# Exercise
Each line below must be set down exactly; omit any image you find.

# Input data
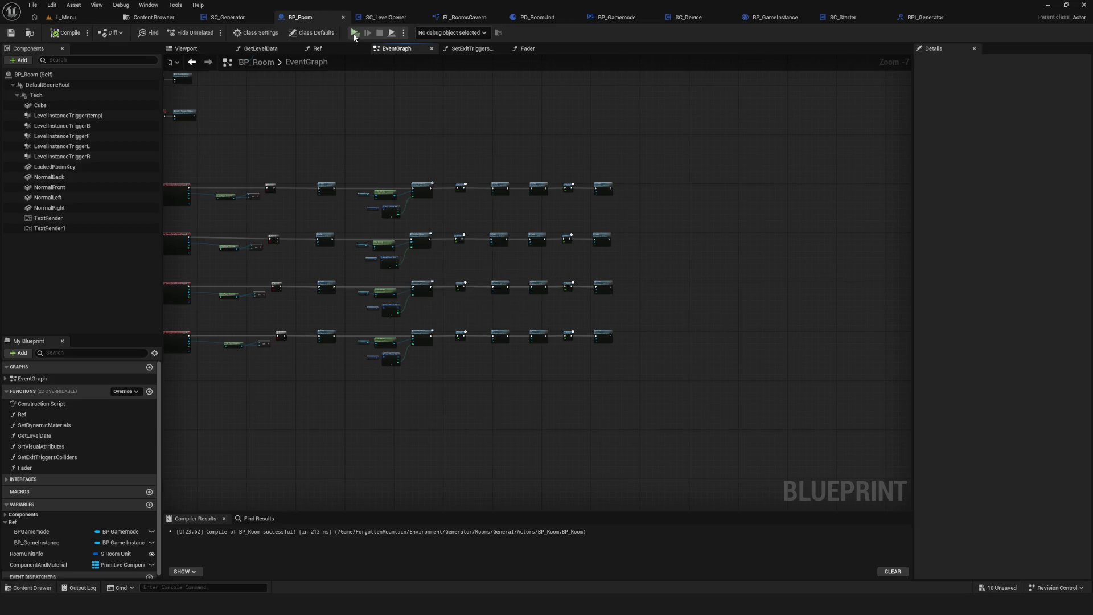
pyautogui.click(354, 34)
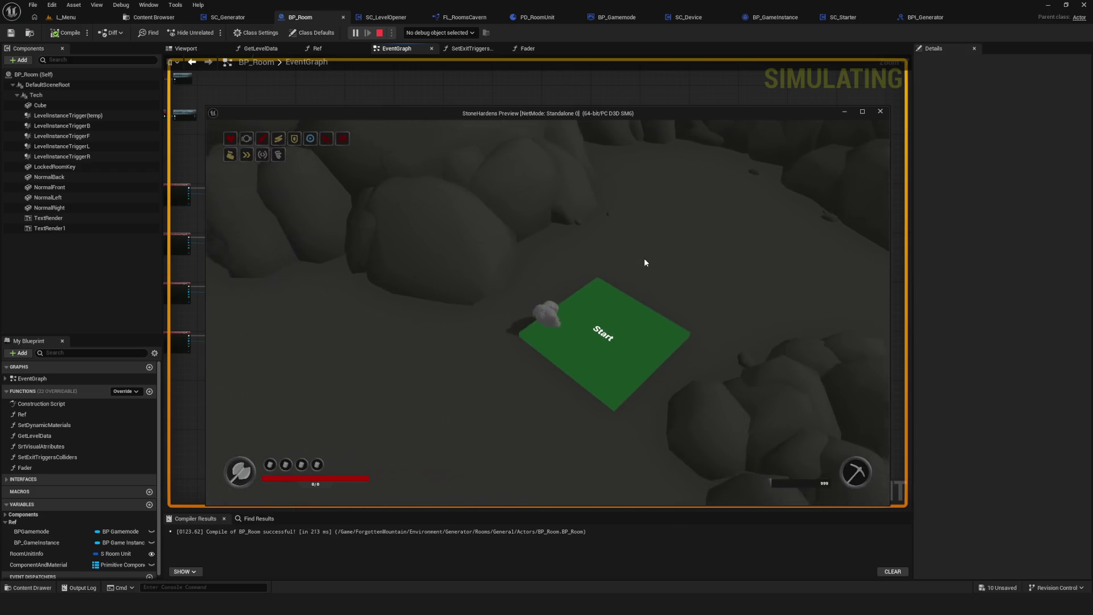
pyautogui.press('a')
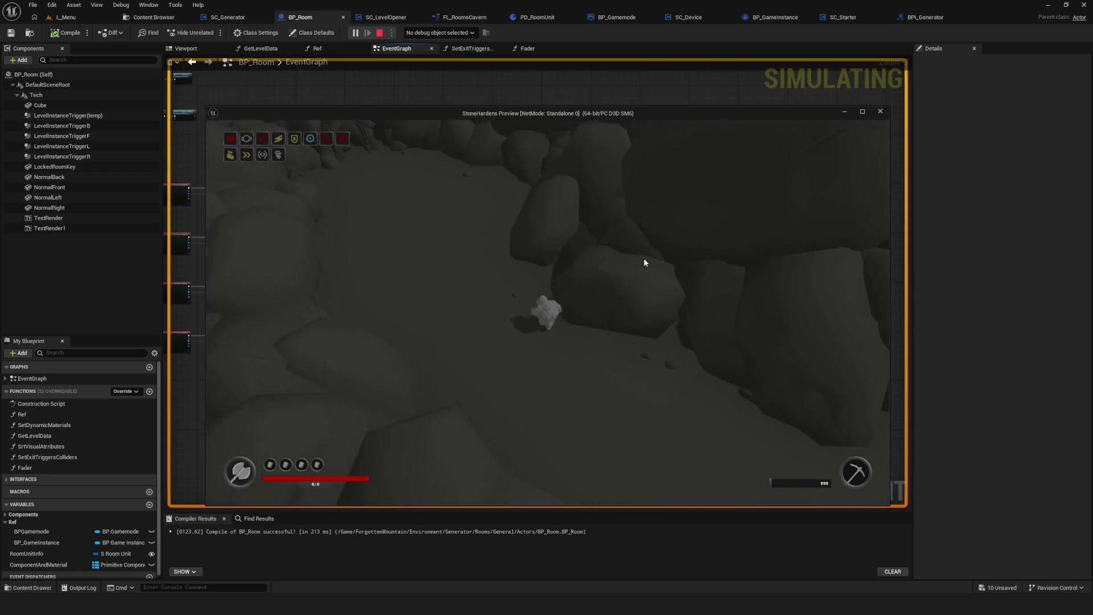
pyautogui.press('w')
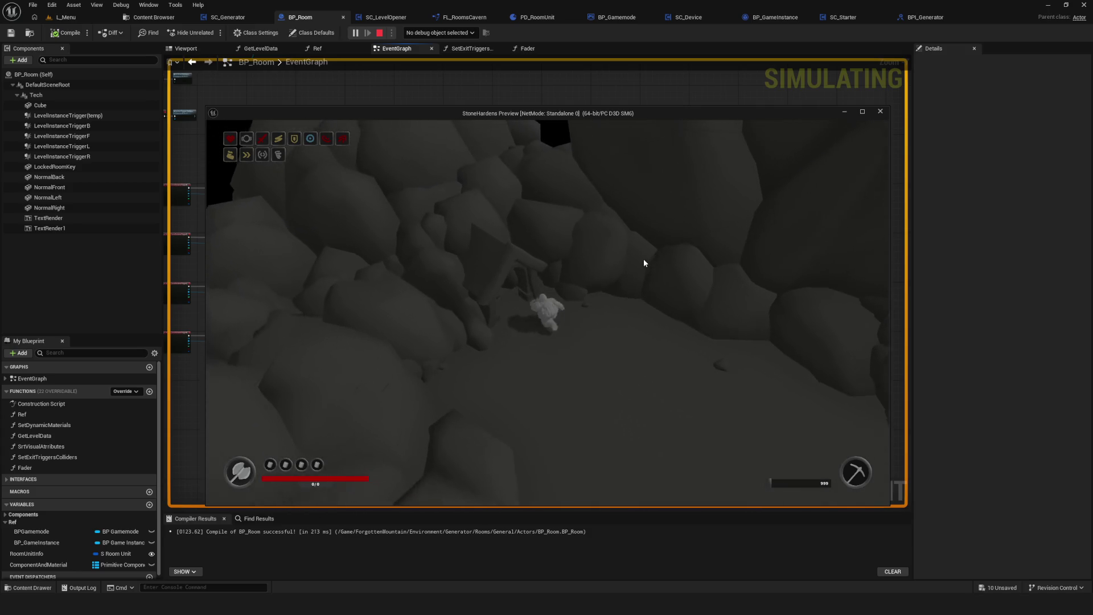
pyautogui.press('Escape')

# Result of the exercise
pyautogui.click(354, 34)
pyautogui.press('a')
pyautogui.press('w')
pyautogui.press('Escape')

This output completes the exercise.